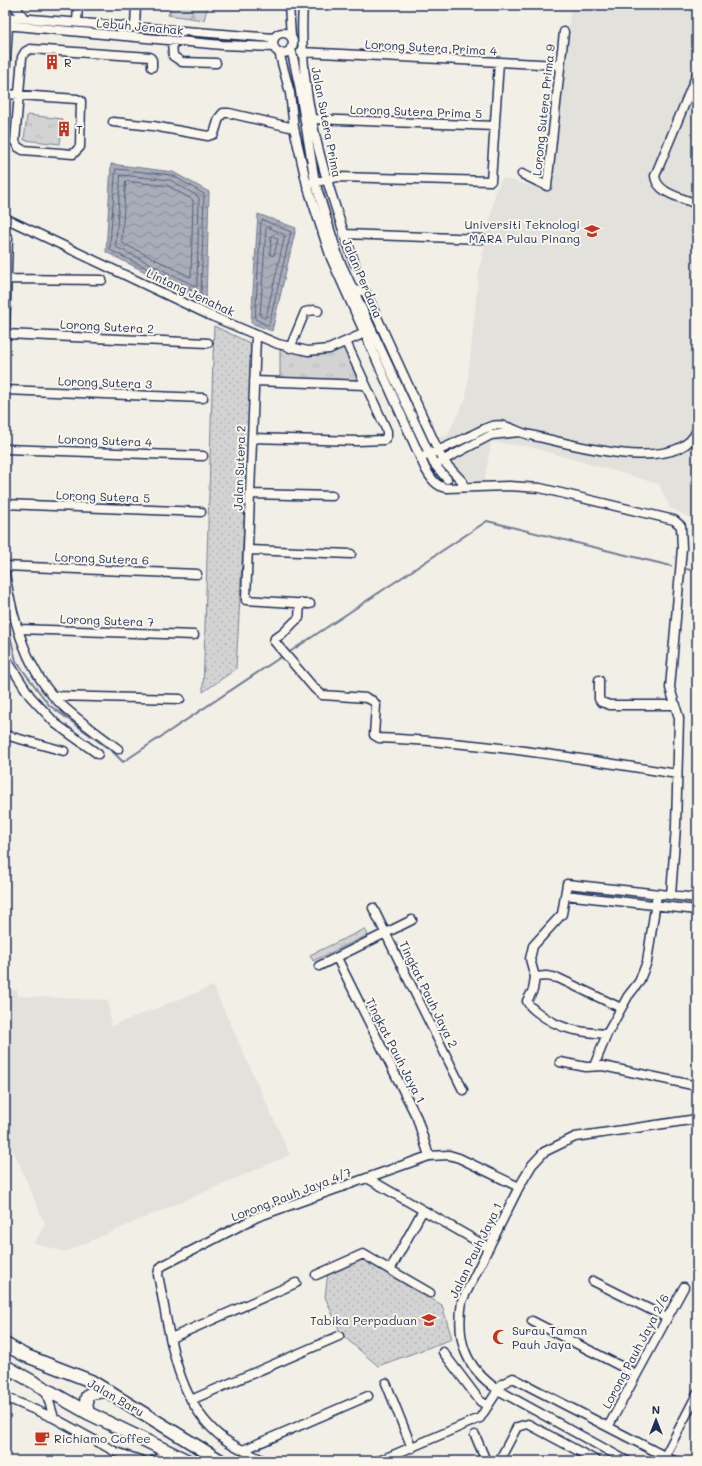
<svg xmlns="http://www.w3.org/2000/svg" width="702" height="1466" viewBox="0 0 702 1466" font-family="Mali,sans-serif">
<style>
.built{fill:#e2e1dc}
.grass{fill:url(#grass-dots);stroke:#768198}
.forest{fill:url(#forest-firs);stroke:#768198}
.park{fill:url(#park-tufts);stroke:#768198}
.water{fill:url(#water-waves);stroke:#707b93}
.lines{fill:none;stroke-linecap:round;stroke-linejoin:round}
.shore{stroke:#546182;stroke-width:1}
.stream{stroke:#707b93;stroke-width:2}
.minor-casing{stroke:#1b2f5e;stroke-width:11}
.highway-casing{stroke:#1b2f5e;stroke-width:15}
.minor{stroke:#fbf7ec;stroke-width:8}
.highway{stroke:#fbf7ec;stroke-width:12}
.labels{text-anchor:middle;dominant-baseline:central;stroke-width:4;stroke-linejoin:round;paint-order:stroke}
.street-label{font-size:12px;fill:#1b2f5e;stroke:#fbf7ec}
.poi-label{font-size:12px;fill:#1b2f5e;stroke:#fbf7ec;text-anchor:start}
</style>
<defs>
<pattern id="grass-dots" width="8" height="8" patternUnits="userSpaceOnUse"><rect width="8" height="8" fill="#d2d3d2"/><path d="M2 2h.1M6 6h.1" fill="none" stroke="#b4b5b7" stroke-width="1.8" stroke-linecap="round"/></pattern>
<pattern id="forest-firs" width="22" height="20" patternUnits="userSpaceOnUse"><rect width="22" height="20" fill="#d2d3d2"/><path d="M5 1l3.5 6h-7zM16 11l3.5 6h-7z" fill="#b4b5b7"/></pattern>
<pattern id="park-tufts" width="24" height="20" patternUnits="userSpaceOnUse"><rect width="24" height="20" fill="#d2d3d2"/><path d="M3 7l-1-3M5 7V3M7 7l1-3M15 17l-1-3M17 17v-4M19 17l1-3" fill="none" stroke="#b4b5b7"/></pattern>
<pattern id="water-waves" width="16" height="10" patternUnits="userSpaceOnUse"><rect width="16" height="10" fill="#a9adb7"/><path d="M0 5q4-4 8 0t8 0" fill="none" stroke="#898d98"/></pattern>
</defs>
<rect width="100%" height="100%" fill="#f2efe6"/>
<filter id="ink" filterUnits="userSpaceOnUse"><feTurbulence type="fractalNoise" baseFrequency=".025" numOctaves="2"/><feDisplacementMap in="SourceGraphic" scale="8" xChannelSelector="R" yChannelSelector="G"/><feConvolveMatrix kernelMatrix="1 2 1 2 8 2 1 2 1" color-interpolation-filters="sRGB"/></filter>
<g filter="url(#ink)">
<!-- built -->
<path class="built" d="M 571,5 L 697,5 L 697,521 L 670,508 L 659,484 L 530,447 L 491,442 L 484,484 L 473,484 L 452,464 L 439,437 L 447,436 L 466,398 L 479,271 L 496,190 L 502,178 L 551,191 Z
M 213,986 L 290,1155 L 65,1252 L 34,1243 L 45,1224 L 5,1131 L 5,991 L 17,990 L 18,996 L 108,1000 L 111,1026 Z"/>
<!-- grass -->
<path class="grass" d="M 214,326 L 254,345 L 236,669 L 203,692 Z
M 364,1259 L 442,1305 L 452,1339 L 378,1366 L 341,1334 L 325,1297 L 328,1272 Z"/>
<!-- forest -->
<path class="forest" d="M 172,5 L 208,5 L 204,20 L 168,15 Z"/>
<!-- park -->
<path class="park" d="M 27,115 L 63,119 L 60,144 L 24,140 Z
M 346,342 L 357,380 L 280,378 L 280,350 L 308,351 Z
M 365,929 L 368,935 L 313,961 L 310,955 Z"/>
<!-- water -->
<path class="water" d="M 111,164 L 173,172 L 209,192 L 206,303 L 106,252 Z
M 258,214 L 296,228 L 272,331 L 251,323 Z"/>
<g class="lines">
<!-- shore -->
<path class="shore" d="M 116,169 L 172,175 L 204,194 L 201,295 L 110,250 Z
M 121,175 L 170,180 L 199,197 L 197,287 L 116,247 Z
M 126,181 L 168,186 L 193,200 L 191,277 L 122,243 Z
M 263,220 L 291,232 L 269,324 L 267,325 L 255,319 L 261,222 Z
M 268,227 L 285,235 L 266,317 L 264,318 L 260,316 L 266,229 Z
M 273,236 L 278,239 L 274,255 L 272,256 L 270,254 L 271,237 Z"/>
<!-- stream -->
<path class="stream" d="M 687,569 L 697,572
M 5,614 L 16,661 L 49,705 L 113,752 L 123,762 L 284,655
M 288,653 L 487,521 L 671,566"/>
<!-- minor casing -->
<g class="minor-casing">
<path id="minor" d="M 14,5 L 24,18
M 289,5 L 291,37
M 303,5 C 297,94 325,181 355,264
M 5,8 L 8,5
M 5,17 L 274,38
M 77,22 L 78,5
M 5,25 L 222,45 L 274,47
M 135,27 L 136,5
M273 43a10 10 0 1 1 20 0a10 10 0 1 1-20 0Z
M 172,41 L 173,56 L 182,62 L 216,63
M 291,48 L 299,85 L 315,182 L 339,259 L 434,464 L 447,479
M 279,52 L 290,93 L 294,128 L 307,185 L 331,258 L 425,468 C 430,477 436,487 447,488 L 509,486 L 540,488 L 674,520 L 681,526 L 682,548 L 670,688 L 679,718 L 676,826 L 671,895
M 301,52 L 560,65
M 697,74 L 655,176 C 657,194 683,198 697,204
M 5,77 L 8,26
M 5,94 L 77,99 L 81,101 L 80,147 L 73,154 L 23,150 L 18,147 L 15,142 L 22,57 L 25,52 L 30,49 L 150,57 L 152,60 L 152,67
M 313,119 L 495,126
M 113,122 L 153,126 L 208,136 L 214,134 L 219,118 L 223,113 L 229,113 L 294,128
M 522,174 L 547,186 L 564,32
M 312,183 L 337,177 L 491,181 L 499,62
M 5,218 L 209,315 L 278,344 L 308,351 L 329,349 L 367,332
M 344,234 L 482,239
M 8,279 L 102,280
M 353,290 L 365,291 L 443,461 L 463,482
M 5,332 L 8,238
M 5,334 L 208,343
M 256,336 L 246,600 L 310,604
M 290,348 L 305,312 L 314,310 L 318,311
M 254,381 L 365,385
M 5,390 L 203,398
M 252,438 L 357,441 L 384,440 L 387,436 L 387,431 L 346,342
M 5,449 L 203,456
M 425,456 C 441,450 457,442 472,435 C 478,432 485,428 492,426 C 505,423 515,431 526,434 C 563,442 678,478 697,430
M 438,463 L 491,435 L 519,432
M 250,494 L 332,496
M 5,504 L 201,512
M 248,550 L 351,554
M 5,566 L 197,574
M 5,574 C 13,620 27,674 63,706 C 80,722 100,735 118,749
M 300,603 L 299,618 C 290,624 285,635 275,638 L 274,641 L 314,688 L 322,695 L 367,698 L 373,701 L 376,705 L 374,735 L 379,738 C 479,742 578,758 677,774
M 19,629 L 194,635
M 5,657 L 30,696 L 56,724 L 98,754
M 599,680 L 599,699 L 601,702 L 610,705 L 676,705
M 53,696 L 180,699
M 5,735 L 64,751
M 565,895 L 697,910
M 373,908 L 463,1090
M 337,958 L 417,1118 L 429,1156
M 319,966 L 412,920
M 535,977 L 546,976 L 558,978 L 621,1008
M 607,1034 C 579,1032 560,1030 537,1012 C 533,1009 529,1006 527,1001 L 533,990 L 535,977 L 530,959 L 533,946 L 562,914 L 567,884 L 697,898
M 560,1062 L 586,1067 L 603,1066 L 697,1086
M 594,1066 L 607,1034 L 628,996 L 639,982 L 647,962 L 657,894
M 367,1178 L 489,1248
M 391,1268 L 423,1210
M 316,1275 L 363,1254 L 430,1293
M 593,1281 L 667,1318
M 532,1321 L 636,1374
M 171,1338 L 296,1283
M 443,1352 L 480,1401 L 488,1406
M 386,1383 L 412,1448
M 45,1388 L 54,1418
M 5,1397 L 54,1418 L 116,1452 L 143,1461
M 191,1400 L 339,1336
M 608,1427 L 684,1287
M 475,1435 L 486,1461
M 243,1450 L 368,1396
M 665,1456 L 697,1394
M 153,1461 L 170,1453
M 264,1461 C 251,1454 237,1448 224,1439 C 174,1402 170,1331 158,1275 L 159,1270 L 162,1266 L 257,1217 L 429,1156 L 449,1155 L 459,1158 L 519,1187
M 379,1461 L 480,1418 L 502,1384 L 513,1378 L 674,1461
M 499,1461 L 517,1427 L 528,1424 L 597,1461
M 627,1461 L 498,1390 C 465,1367 456,1341 462,1301 L 519,1187 L 532,1165 L 544,1152 L 575,1137 L 697,1119"/>
</g>
<!-- highway casing -->
<g class="highway-casing">
<path id="highway" d="M 5,1344 L 24,1355 L 91,1381 L 221,1461
M 5,1366 L 88,1413 L 188,1461
M 88,1413 C 83,1392 88,1393 108,1391"/>
</g>
<!-- minor -->
<use href="#minor" class="minor"/>
<!-- highway -->
<use href="#highway" class="highway"/>
</g>
</g>
<!-- icons -->
<defs>
<g id="building-bare" transform="scale(1.2)"><path d="M-4-6H4V6H1V3H-1V6H-4ZM-2.5-4.3h1.7v1.8h-1.7ZM.8-4.3h1.7v1.8H.8ZM-2.5-1h1.7V.8h-1.7ZM.8-1h1.7V.8H.8Z" fill="#c8321e" stroke="#fbf7ec" stroke-width="2.5" paint-order="stroke"/></g>
<g id="university-bare" transform="scale(1.2)"><path d="M0-5L7-2L0 1L-7-2ZM-4 1L0 2.5L4 1V4Q0 6-4 4Z" fill="#c8321e" stroke="#fbf7ec" stroke-width="2.5" paint-order="stroke"/></g>
<g id="school-bare" transform="scale(1.2)"><path d="M0-5L7-2L0 1L-7-2ZM-4 1L0 2.5L4 1V4Q0 6-4 4Z" fill="#c8321e" stroke="#fbf7ec" stroke-width="2.5" paint-order="stroke"/></g>
<g id="mosque-bare" transform="scale(1.2)"><path d="M3.5-4.9A6 6 0 1 0 3.5 4.9A5 5 0 1 1 3.5-4.9Z" fill="#c8321e" stroke="#fbf7ec" stroke-width="2.5" paint-order="stroke"/></g>
<g id="cafe-bare" transform="scale(1.2)"><path d="M-5.5-4.5H6V0H3Q3 3.5 0 3.5H-2.5Q-5.5 3.5-5.5 0ZM3-3.2v2h1.7v-2ZM-6 4.5H4V6H-6Z" fill="#c8321e" stroke="#fbf7ec" stroke-width="2.5" paint-order="stroke"/></g>
</defs>
<g fill-rule="evenodd">
<use href="#building-bare" x="52" y="62"/>
<use href="#building-bare" x="64" y="129"/>
<use href="#university-bare" x="592" y="231"/>
<use href="#school-bare" x="429" y="1320"/>
<use href="#mosque-bare" x="500" y="1337"/>
<use href="#cafe-bare" x="42" y="1438"/>
</g>
<g class="labels">
<!-- street labels -->
<g class="street-label">
<text transform="translate(140 26) rotate(5)">Lebuh Jenahak</text>
<text transform="translate(431 47) rotate(3)">Lorong Sutera Prima 4</text>
<text transform="translate(543 110) rotate(-84)">Lorong Sutera Prima 9</text>
<text transform="translate(416 111) rotate(2)">Lorong Sutera Prima 5</text>
<text transform="translate(327 122) rotate(79)">Jalan Sutera Prima</text>
<text transform="translate(363 278) rotate(67)">Jalan Perdana</text>
<text transform="translate(191 292) rotate(25)">Lintang Jenahak</text>
<text transform="translate(107 326) rotate(3)">Lorong Sutera 2</text>
<text transform="translate(105 382) rotate(2)">Lorong Sutera 3</text>
<text transform="translate(105 440) rotate(2)">Lorong Sutera 4</text>
<text transform="translate(239 468) rotate(-88)">Jalan Sutera 2</text>
<text transform="translate(103 496) rotate(2)">Lorong Sutera 5</text>
<text transform="translate(102 558) rotate(2)">Lorong Sutera 6</text>
<text transform="translate(107 620) rotate(2)">Lorong Sutera 7</text>
<text transform="translate(429 994) rotate(64)">Tingkat Pauh Jaya 2</text>
<text transform="translate(396 1050) rotate(63)">Tingkat Pauh Jaya 1</text>
<text transform="translate(291 1194) rotate(-21)">Lorong Pauh Jaya 4/7</text>
<text transform="translate(475 1250) rotate(-64)">Jalan Pauh Jaya 1</text>
<text transform="translate(635 1351) rotate(-62)">Lorong Pauh Jaya 2/6</text>
<text transform="translate(116 1397) rotate(30)">Jalan Baru</text>
</g>
<!-- poi labels -->
<g class="poi-label">
<text x="64" y="62">R</text>
<text x="76" y="129">T</text>
<text x="580" y="224" text-anchor="end">Universiti Teknologi<tspan x="580" dy="14">MARA Pulau Pinang</tspan></text>
<text x="417" y="1320" text-anchor="end">Tabika Perpaduan</text>
<text x="512" y="1330">Surau Taman<tspan x="512" dy="14">Pauh Jaya</tspan></text>
<text x="54" y="1438">Richiamo Coffee</text>
</g>
</g>
<!-- margin -->
<rect width="702" height="1466" fill="none" stroke="#fbf7ec" stroke-width="20"/>
<rect x="10" y="10" width="682" height="1446" fill="none" stroke="#1b2f5e" stroke-width="1.5" filter="url(#ink)"/>
<!-- north arrow -->
<g transform="translate(656 1420)" stroke="#fbf7ec" stroke-width="3" paint-order="stroke">
<path d="M0-3L7 15L0 10L-7 15Z" fill="#1b2f5e"/>
<text y="-6" font-size="11" font-weight="bold" text-anchor="middle" fill="#1b2f5e">N</text>
</g>
</svg>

· · · · · · ·

* [The task] Retype exactly the span of lines from the one with "L 551,191 Z" through the one with "M 258,214 L"; include both ends and omit the rest of the material.

* [Answer section]
<path class="built" d="M 571,5 L 697,5 L 697,521 L 670,508 L 659,484 L 530,447 L 491,442 L 484,484 L 473,484 L 452,464 L 439,437 L 447,436 L 466,398 L 479,271 L 496,190 L 502,178 L 551,191 Z
M 213,986 L 290,1155 L 65,1252 L 34,1243 L 45,1224 L 5,1131 L 5,991 L 17,990 L 18,996 L 108,1000 L 111,1026 Z"/>
<!-- grass -->
<path class="grass" d="M 214,326 L 254,345 L 236,669 L 203,692 Z
M 364,1259 L 442,1305 L 452,1339 L 378,1366 L 341,1334 L 325,1297 L 328,1272 Z"/>
<!-- forest -->
<path class="forest" d="M 172,5 L 208,5 L 204,20 L 168,15 Z"/>
<!-- park -->
<path class="park" d="M 27,115 L 63,119 L 60,144 L 24,140 Z
M 346,342 L 357,380 L 280,378 L 280,350 L 308,351 Z
M 365,929 L 368,935 L 313,961 L 310,955 Z"/>
<!-- water -->
<path class="water" d="M 111,164 L 173,172 L 209,192 L 206,303 L 106,252 Z
M 258,214 L 296,228 L 272,331 L 251,323 Z"/>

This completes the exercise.